| WORK TASK |
Would you return the data exactly as given, except for its pictures?

DATA SHOWN below:

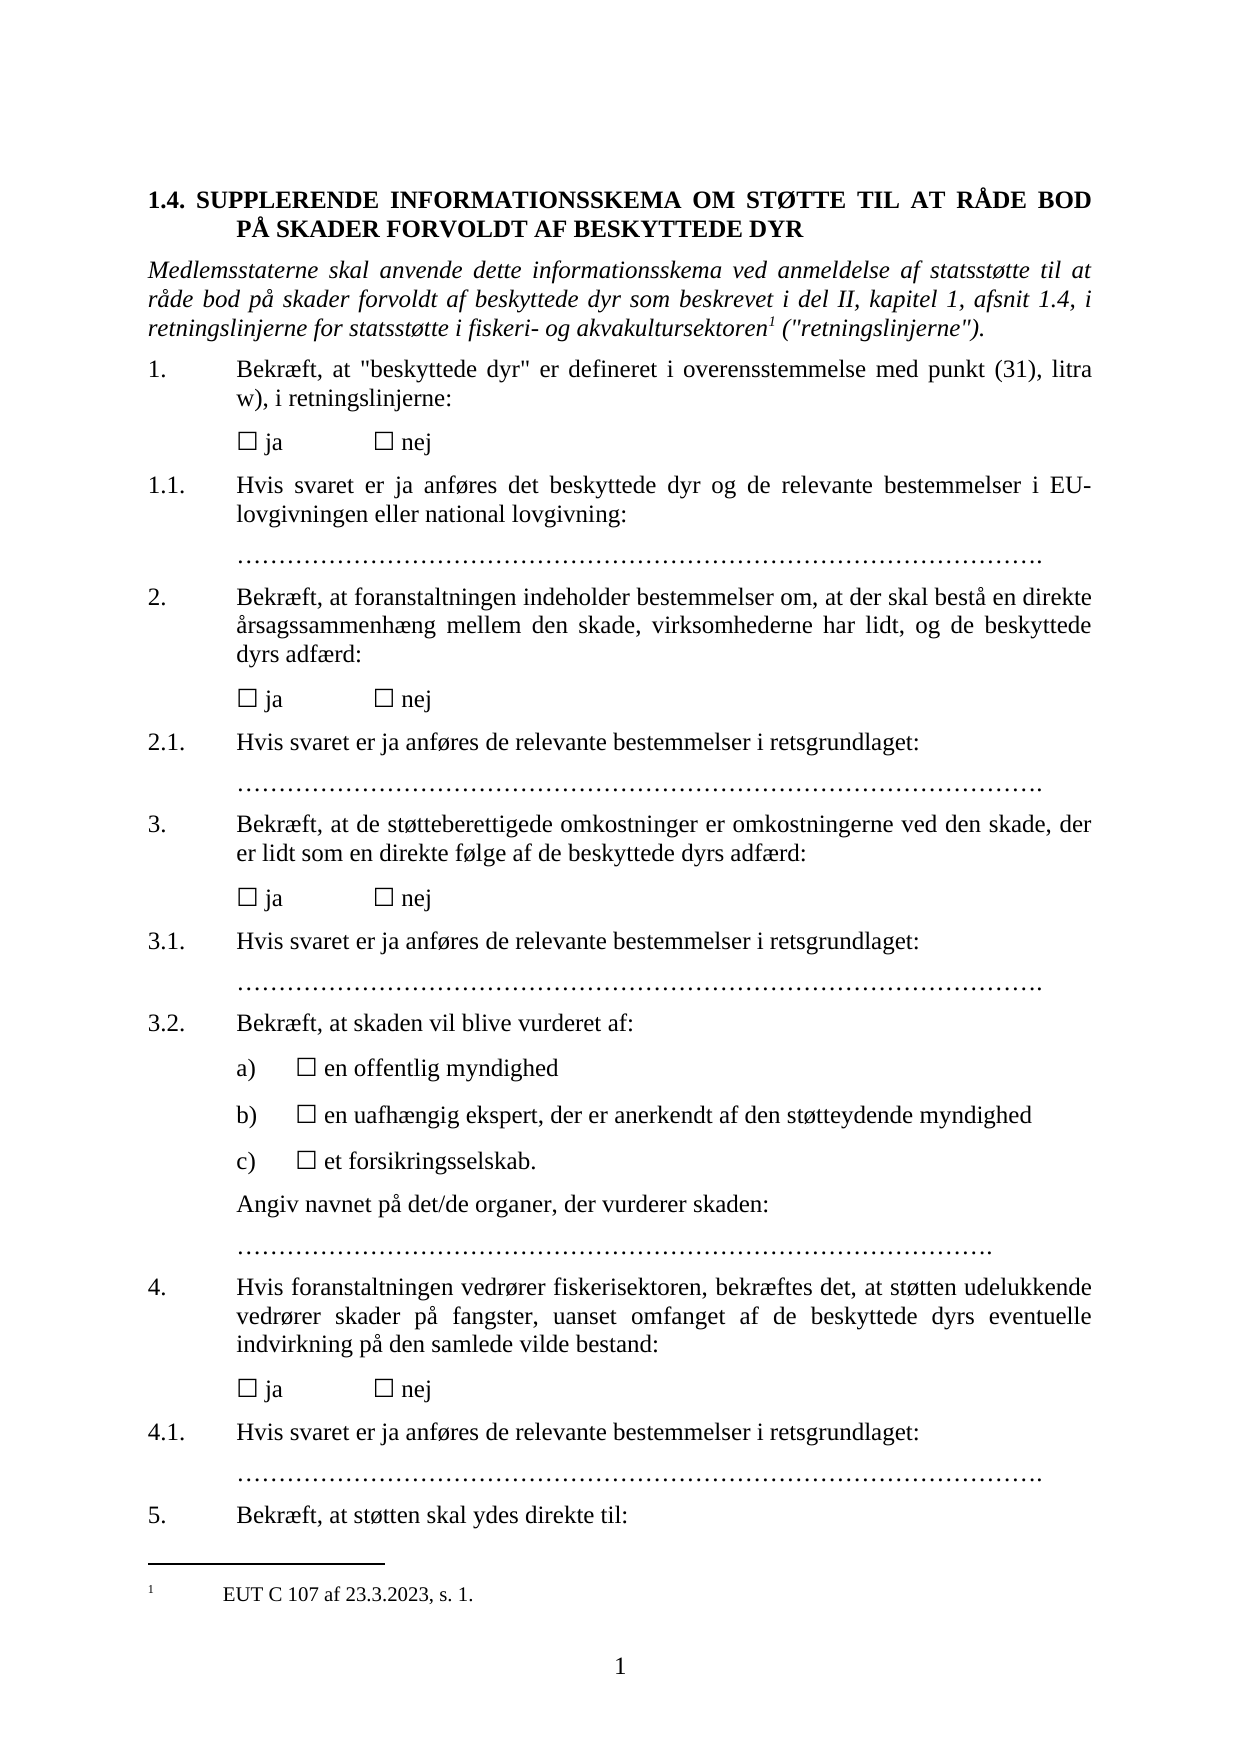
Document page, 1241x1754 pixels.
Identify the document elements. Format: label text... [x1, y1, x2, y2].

text 1. Bekræft, at "beskyttede dyr" er defineret i overensstemmelse med punkt (31), litra w), i retningslinjerne: [148, 354, 1093, 411]
text ……………………………………………………………………………………. [236, 540, 1093, 569]
text 4. Hvis foranstaltningen vedrører fiskerisektoren, bekræftes det, at støtten udelukkende vedrører skader på fangster, uanset omfanget af de beskyttede dyrs eventuelle indvirkning på den samlede vilde bestand: [148, 1272, 1093, 1358]
text c) et forsikringsselskab. [236, 1143, 1093, 1177]
text ja nej [236, 680, 1093, 714]
text 1.1. Hvis svaret er ja anføres det beskyttede dyr og de relevante bestemmelser i EU-lovgivningen eller national lovgivning: [148, 470, 1093, 528]
text 4.1. Hvis svaret er ja anføres de relevante bestemmelser i retsgrundlaget: [148, 1417, 1093, 1446]
text ja nej [236, 424, 1093, 458]
text 3. Bekræft, at de støtteberettigede omkostninger er omkostningerne ved den skade, der er lidt som en direkte følge af de beskyttede dyrs adfærd: [148, 809, 1093, 867]
text ja nej [236, 879, 1093, 913]
text b) en uafhængig ekspert, der er anerkendt af den støtteydende myndighed [236, 1096, 1093, 1130]
text Angiv navnet på det/de organer, der vurderer skaden: [236, 1189, 1093, 1218]
text 2. Bekræft, at foranstaltningen indeholder bestemmelser om, at der skal bestå en direkte årsagssammenhæng mellem den skade, virksomhederne har lidt, og de beskyttede dyrs adfærd: [148, 582, 1093, 668]
text ja nej [236, 1371, 1093, 1405]
text ………………………………………………………………………………. [236, 1231, 1093, 1259]
text 3.1. Hvis svaret er ja anføres de relevante bestemmelser i retsgrundlaget: [148, 926, 1093, 955]
text Medlemsstaterne skal anvende dette informationsskema ved anmeldelse af statsstøtte til at råde bod på skader forvoldt af beskyttede dyr som beskrevet i del II, kapitel 1, afsnit 1.4, i retningslinjerne for statsstøtte i fiskeri- og akvakultursektoren ("retningslinjerne"). [148, 255, 1093, 341]
subtitle 1.4. SUPPLERENDE INFORMATIONSSKEMA OM STØTTE TIL AT RÅDE BOD PÅ SKADER FORVOLDT AF BESKYTTEDE DYR [148, 185, 1093, 243]
text ……………………………………………………………………………………. [236, 1458, 1093, 1487]
text ……………………………………………………………………………………. [236, 967, 1093, 996]
text 5. Bekræft, at støtten skal ydes direkte til: [148, 1500, 1093, 1528]
text ……………………………………………………………………………………. [236, 768, 1093, 797]
text 2.1. Hvis svaret er ja anføres de relevante bestemmelser i retsgrundlaget: [148, 727, 1093, 756]
text a) en offentlig myndighed [236, 1050, 1093, 1084]
text 3.2. Bekræft, at skaden vil blive vurderet af: [148, 1008, 1093, 1037]
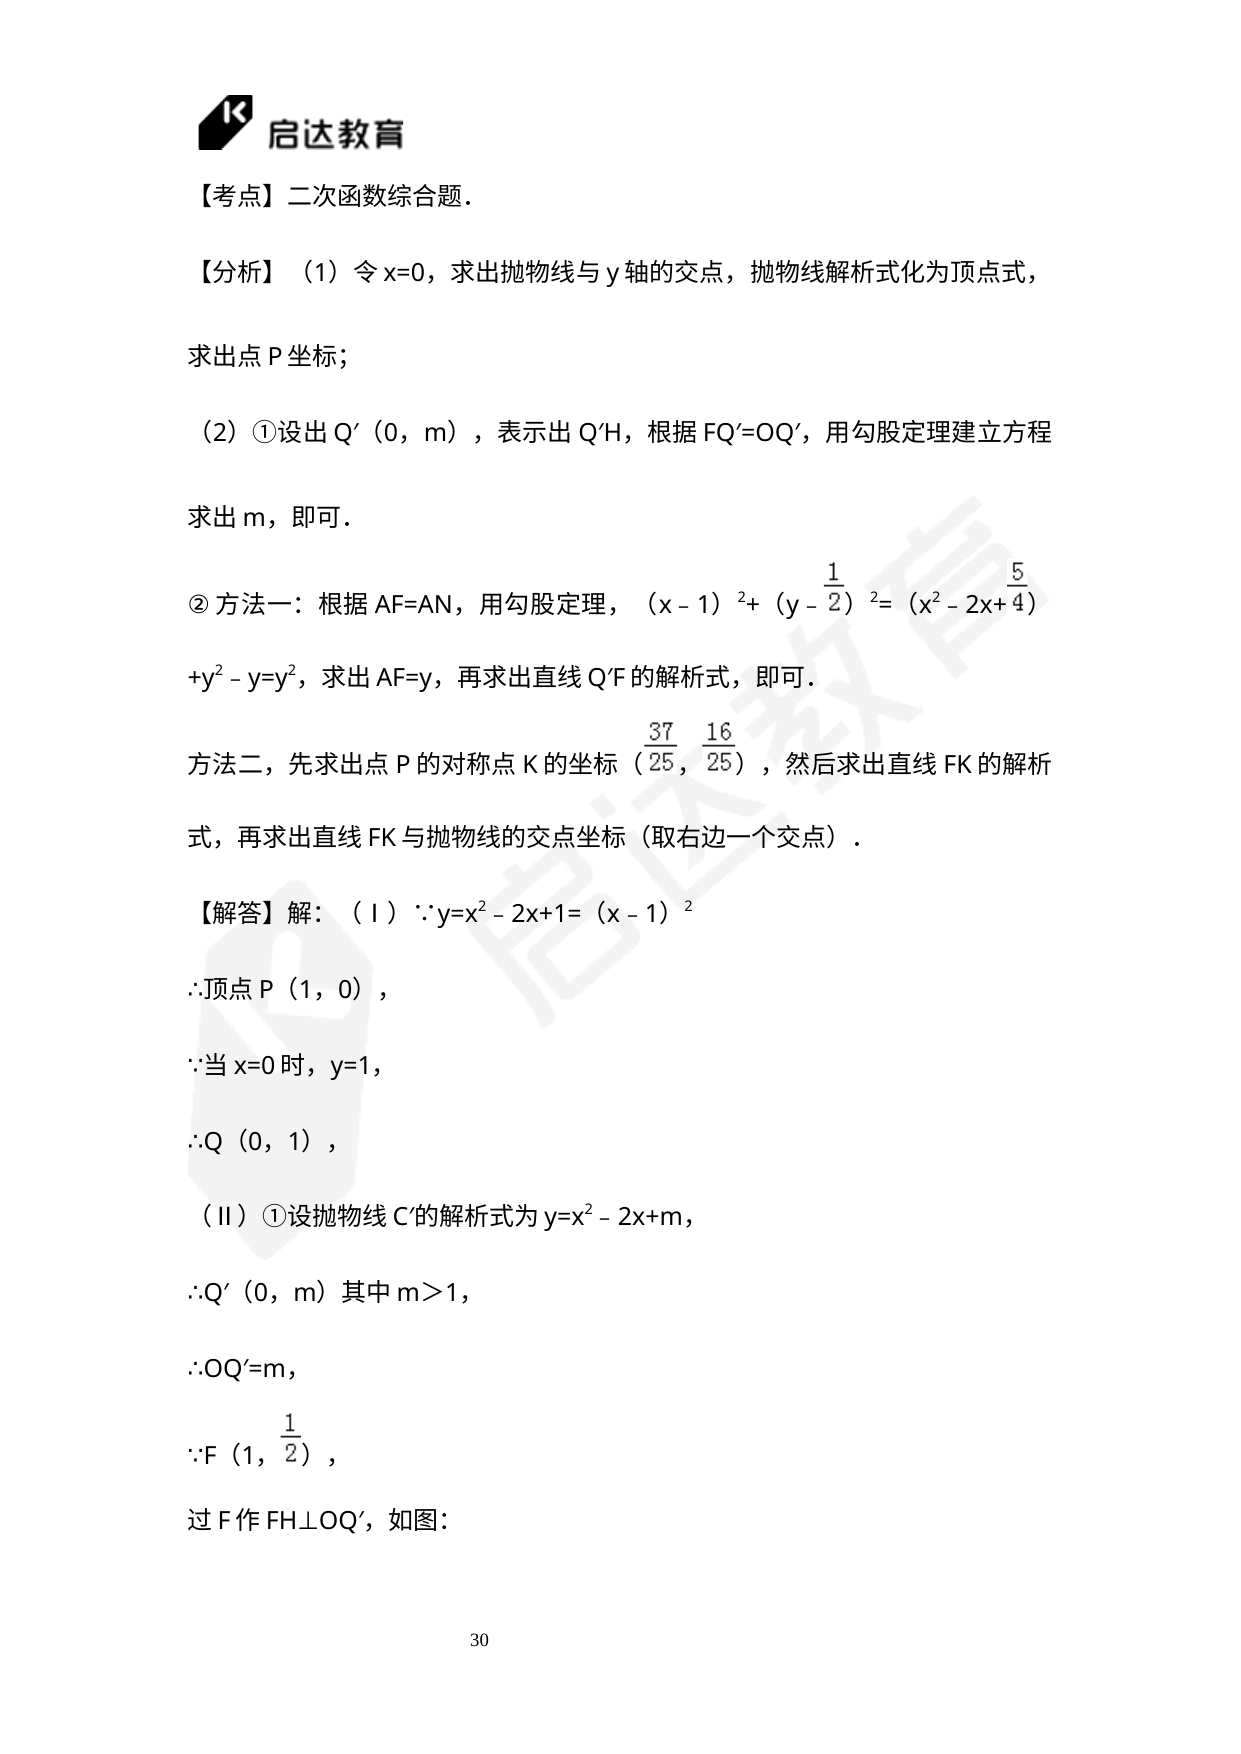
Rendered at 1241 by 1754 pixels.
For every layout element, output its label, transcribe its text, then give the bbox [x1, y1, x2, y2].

text ∴Q（0，1）， [187, 1107, 1053, 1172]
picture [823, 558, 845, 614]
text ∴顶点P（1，0）， [187, 955, 1053, 1020]
text ②方法一：根据AF=AN，用勾股定理，（x﹣1）2+（y﹣）2=（x2﹣2x+）+y2﹣y=y2，求出AF=y，再求出直线Q′F的解析式，即可． [187, 558, 1053, 708]
text ∵F（1，）， [187, 1410, 1053, 1475]
text 【解答】解：（Ⅰ）∵y=x2﹣2x+1=（x﹣1）2 [187, 879, 1053, 944]
text （Ⅱ）①设抛物线C′的解析式为y=x2﹣2x+m， [187, 1182, 1053, 1247]
picture [644, 718, 678, 774]
text 过F作FH⊥OQ′，如图： [187, 1486, 1053, 1551]
text ∴OQ′=m， [187, 1334, 1053, 1399]
text （2）①设出Q′（0，m），表示出Q′H，根据FQ′=OQ′，用勾股定理建立方程求出m，即可． [187, 398, 1053, 548]
text 【考点】二次函数综合题． [187, 162, 1053, 227]
picture [198, 95, 404, 150]
picture [1007, 558, 1028, 614]
picture [280, 1410, 301, 1465]
text 【分析】（1）令x=0，求出抛物线与y轴的交点，抛物线解析式化为顶点式，求出点P坐标； [187, 238, 1053, 387]
text ∵当x=0时，y=1， [187, 1031, 1053, 1096]
text 方法二，先求出点P的对称点K的坐标（，），然后求出直线FK的解析式，再求出直线FK与抛物线的交点坐标（取右边一个交点）． [187, 719, 1053, 868]
picture [702, 718, 736, 774]
text ∴Q′（0，m）其中m＞1， [187, 1258, 1053, 1323]
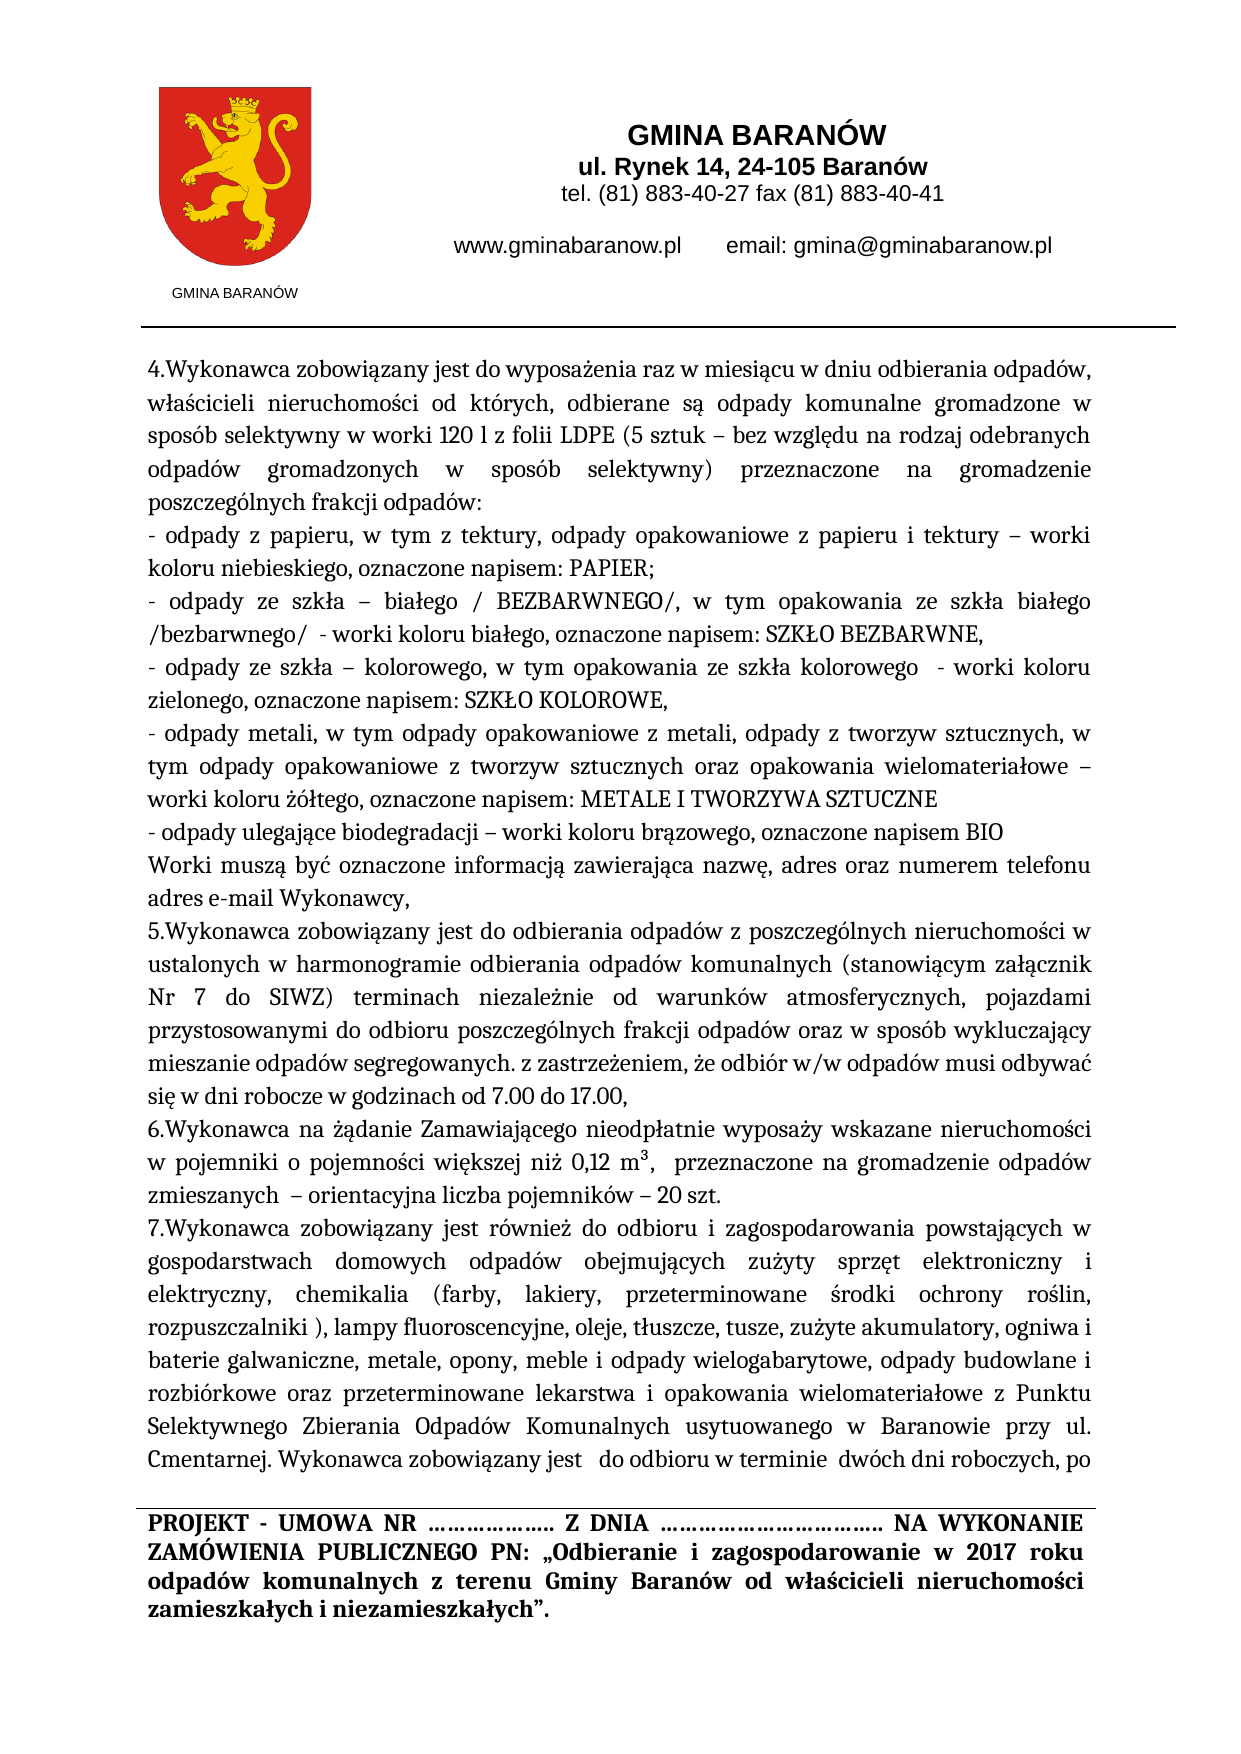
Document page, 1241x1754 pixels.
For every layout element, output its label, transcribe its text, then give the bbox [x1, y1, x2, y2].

End of DATA SHOWN.

| RESPONSE TO THIS TASK |
Document page, 1241x1754 pixels.
Identify the document elements. Format: label text... [x1, y1, x2, y2].

text 1. Bekræft, at "beskyttede dyr" er defineret i overensstemmelse med punkt (31), litra w), i retningslinjerne: [148, 354, 1093, 411]
text ……………………………………………………………………………………. [236, 540, 1093, 569]
text 4. Hvis foranstaltningen vedrører fiskerisektoren, bekræftes det, at støtten udelukkende vedrører skader på fangster, uanset omfanget af de beskyttede dyrs eventuelle indvirkning på den samlede vilde bestand: [148, 1272, 1093, 1358]
text c) et forsikringsselskab. [236, 1143, 1093, 1177]
text ja nej [236, 680, 1093, 714]
text 1.1. Hvis svaret er ja anføres det beskyttede dyr og de relevante bestemmelser i EU-lovgivningen eller national lovgivning: [148, 470, 1093, 528]
text 4.1. Hvis svaret er ja anføres de relevante bestemmelser i retsgrundlaget: [148, 1417, 1093, 1446]
text ja nej [236, 424, 1093, 458]
text 3. Bekræft, at de støtteberettigede omkostninger er omkostningerne ved den skade, der er lidt som en direkte følge af de beskyttede dyrs adfærd: [148, 809, 1093, 867]
text ja nej [236, 879, 1093, 913]
text b) en uafhængig ekspert, der er anerkendt af den støtteydende myndighed [236, 1096, 1093, 1130]
text Angiv navnet på det/de organer, der vurderer skaden: [236, 1189, 1093, 1218]
text 2. Bekræft, at foranstaltningen indeholder bestemmelser om, at der skal bestå en direkte årsagssammenhæng mellem den skade, virksomhederne har lidt, og de beskyttede dyrs adfærd: [148, 582, 1093, 668]
text ja nej [236, 1371, 1093, 1405]
text ………………………………………………………………………………. [236, 1231, 1093, 1259]
text 3.1. Hvis svaret er ja anføres de relevante bestemmelser i retsgrundlaget: [148, 926, 1093, 955]
text Medlemsstaterne skal anvende dette informationsskema ved anmeldelse af statsstøtte til at råde bod på skader forvoldt af beskyttede dyr som beskrevet i del II, kapitel 1, afsnit 1.4, i retningslinjerne for statsstøtte i fiskeri- og akvakultursektoren ("retningslinjerne"). [148, 255, 1093, 341]
subtitle 1.4. SUPPLERENDE INFORMATIONSSKEMA OM STØTTE TIL AT RÅDE BOD PÅ SKADER FORVOLDT AF BESKYTTEDE DYR [148, 185, 1093, 243]
text ……………………………………………………………………………………. [236, 1458, 1093, 1487]
text ……………………………………………………………………………………. [236, 967, 1093, 996]
text 5. Bekræft, at støtten skal ydes direkte til: [148, 1500, 1093, 1528]
text ……………………………………………………………………………………. [236, 768, 1093, 797]
text 2.1. Hvis svaret er ja anføres de relevante bestemmelser i retsgrundlaget: [148, 727, 1093, 756]
text a) en offentlig myndighed [236, 1050, 1093, 1084]
text 3.2. Bekræft, at skaden vil blive vurderet af: [148, 1008, 1093, 1037]
Rendered at 1241 by 1754 pixels.
For every layout element, output its label, transcribe its text, then give the bbox [x1, y1, x2, y2].

text ∴Q（0，1）， [187, 1107, 1053, 1172]
picture [823, 558, 845, 614]
text ∴顶点P（1，0）， [187, 955, 1053, 1020]
text ②方法一：根据AF=AN，用勾股定理，（x﹣1）2+（y﹣）2=（x2﹣2x+）+y2﹣y=y2，求出AF=y，再求出直线Q′F的解析式，即可． [187, 558, 1053, 708]
text ∵F（1，）， [187, 1410, 1053, 1475]
text 【解答】解：（Ⅰ）∵y=x2﹣2x+1=（x﹣1）2 [187, 879, 1053, 944]
text （Ⅱ）①设抛物线C′的解析式为y=x2﹣2x+m， [187, 1182, 1053, 1247]
picture [644, 718, 678, 774]
text 过F作FH⊥OQ′，如图： [187, 1486, 1053, 1551]
text ∴OQ′=m， [187, 1334, 1053, 1399]
text （2）①设出Q′（0，m），表示出Q′H，根据FQ′=OQ′，用勾股定理建立方程求出m，即可． [187, 398, 1053, 548]
text 【考点】二次函数综合题． [187, 162, 1053, 227]
picture [198, 95, 404, 150]
picture [1007, 558, 1028, 614]
picture [280, 1410, 301, 1465]
text 【分析】（1）令x=0，求出抛物线与y轴的交点，抛物线解析式化为顶点式，求出点P坐标； [187, 238, 1053, 387]
text ∵当x=0时，y=1， [187, 1031, 1053, 1096]
text 方法二，先求出点P的对称点K的坐标（，），然后求出直线FK的解析式，再求出直线FK与抛物线的交点坐标（取右边一个交点）． [187, 719, 1053, 868]
picture [702, 718, 736, 774]
text ∴Q′（0，m）其中m＞1， [187, 1258, 1053, 1323]
Document page, 1241x1754 pixels.
For every layout element, output its label, transcribe its text, then give the bbox [x1, y1, x2, y2].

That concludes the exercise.